24 November 1888
Arrest of a Steerage Passenger for Wife Murder.
[New York, Nov.23]--A mysterious individual was arrested as he alighted from the steamer Wyoming yesterday. He was a steerage passenger, and registered the name "James Shaw." He was arrested on a cable message from England to the British Consul-General, Mr. Hoare. The dispatch asked that steerate passenger James Shaw be detained, as he was really James Pennock, of Pickering, North Riding, Yorkshire, England, and that he had murdered his wife on November 7. He was described as 47 years of age, 5 feet 7 inches in height, with "ginger" whiskers and hair, and having a proturbance on his head the size of a walnut.
Deputy Marshal Fed.
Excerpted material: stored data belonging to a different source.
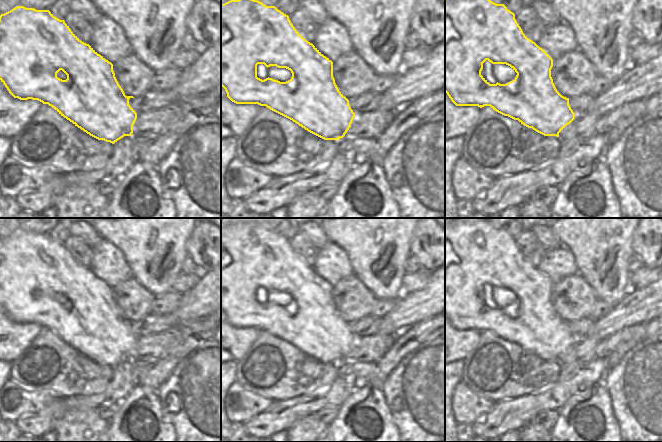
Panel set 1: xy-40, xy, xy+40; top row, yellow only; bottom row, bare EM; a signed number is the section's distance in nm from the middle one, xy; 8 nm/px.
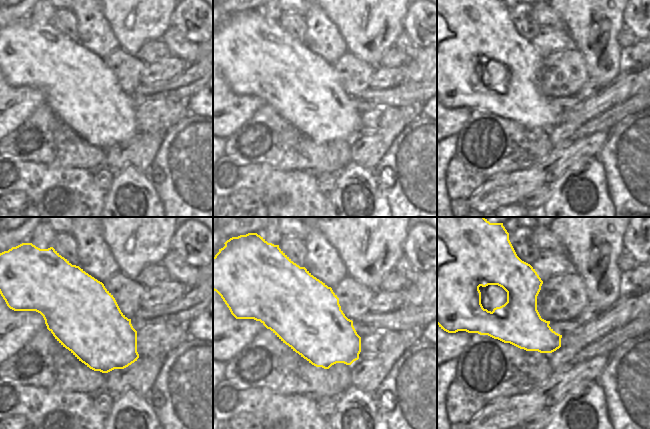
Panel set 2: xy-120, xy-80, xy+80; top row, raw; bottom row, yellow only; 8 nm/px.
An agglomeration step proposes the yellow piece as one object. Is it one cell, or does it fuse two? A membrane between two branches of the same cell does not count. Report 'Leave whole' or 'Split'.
Leave whole.

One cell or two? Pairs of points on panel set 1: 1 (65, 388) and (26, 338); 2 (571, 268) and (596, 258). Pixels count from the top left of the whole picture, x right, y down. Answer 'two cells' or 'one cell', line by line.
1: two cells
2: two cells

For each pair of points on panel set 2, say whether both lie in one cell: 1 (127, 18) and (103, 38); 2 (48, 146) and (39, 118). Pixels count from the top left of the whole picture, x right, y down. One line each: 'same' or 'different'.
1: different
2: same

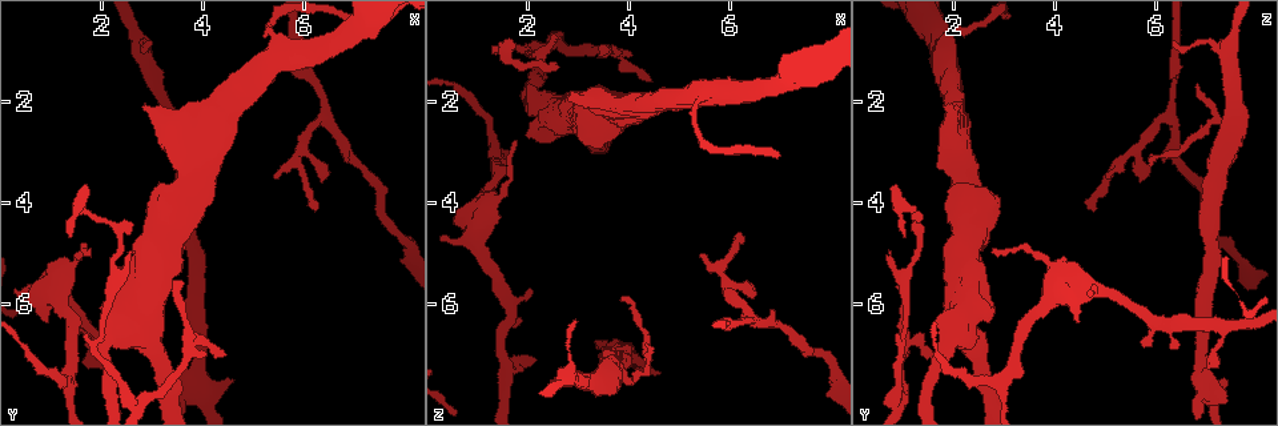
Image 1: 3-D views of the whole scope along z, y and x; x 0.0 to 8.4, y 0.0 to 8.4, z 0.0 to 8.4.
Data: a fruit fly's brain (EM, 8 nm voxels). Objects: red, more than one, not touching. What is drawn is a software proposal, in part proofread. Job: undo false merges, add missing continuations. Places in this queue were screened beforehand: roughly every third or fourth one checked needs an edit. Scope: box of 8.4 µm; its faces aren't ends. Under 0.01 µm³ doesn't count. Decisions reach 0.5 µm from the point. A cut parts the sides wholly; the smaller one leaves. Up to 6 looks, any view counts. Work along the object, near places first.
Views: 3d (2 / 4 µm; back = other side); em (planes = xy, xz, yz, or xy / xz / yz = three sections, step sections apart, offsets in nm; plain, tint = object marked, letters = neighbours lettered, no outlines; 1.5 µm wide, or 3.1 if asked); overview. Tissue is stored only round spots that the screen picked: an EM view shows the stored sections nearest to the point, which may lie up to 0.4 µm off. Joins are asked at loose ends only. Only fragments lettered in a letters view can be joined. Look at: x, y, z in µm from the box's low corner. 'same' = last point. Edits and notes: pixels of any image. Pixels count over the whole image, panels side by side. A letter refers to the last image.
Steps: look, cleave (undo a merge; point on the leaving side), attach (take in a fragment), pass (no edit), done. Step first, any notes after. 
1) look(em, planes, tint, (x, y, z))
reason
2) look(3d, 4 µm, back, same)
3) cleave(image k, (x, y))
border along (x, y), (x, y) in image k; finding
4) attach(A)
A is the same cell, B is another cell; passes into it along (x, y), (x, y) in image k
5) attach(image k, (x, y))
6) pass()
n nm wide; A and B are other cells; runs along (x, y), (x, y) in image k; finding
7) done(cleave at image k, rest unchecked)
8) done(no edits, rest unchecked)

look(em, planes, letters, (1.80, 4.90, 2.85))
free end

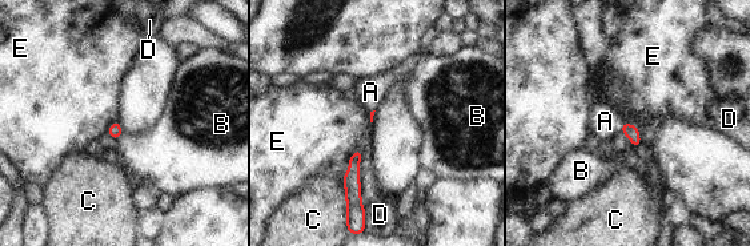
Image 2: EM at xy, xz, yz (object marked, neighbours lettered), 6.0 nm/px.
attach(A)
A is the same cell, B, C, D and E are other cells; it goes on there

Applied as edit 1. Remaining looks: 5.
look(overview)

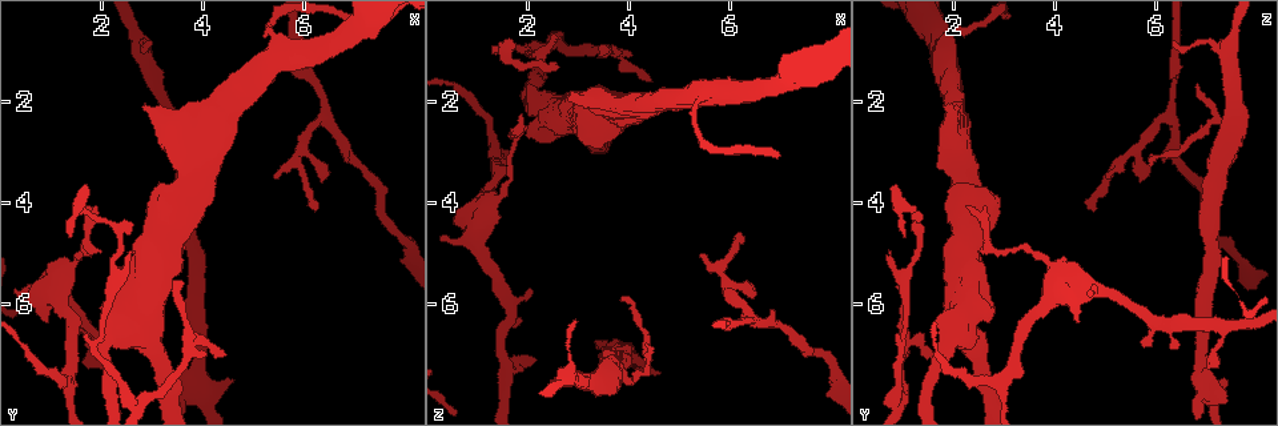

Bernhardt took charge of James Shaw, who protested his innocence and declared that he had kissed his wife good-bye on November 9 at Leeds, near which town he lived. He was going west, and had $5. He was locked up in Ludlow Street Jail, pending further instructions from England.
Shaw somewhat answered the description of "Jack the Ripper," and there was in his pocket an illustrated account of the Whitechapel horror, but Marshal Bernhardt pumped his prisoner in his own peculiar way and satisfied himself that Shaw was not the "Ripper."
Shaw admits that that is an assumed name, his real name being Heddington, but he declines to say why he is travelling incognito.
There is no "walnut" on his head, and no scar where it might have been, and he is two inches shorter than the Yorkshire man. He cannot read nor write, and is rather confused in his accounting for the presence in his pocket of the newspaper containing the Whitechapel story.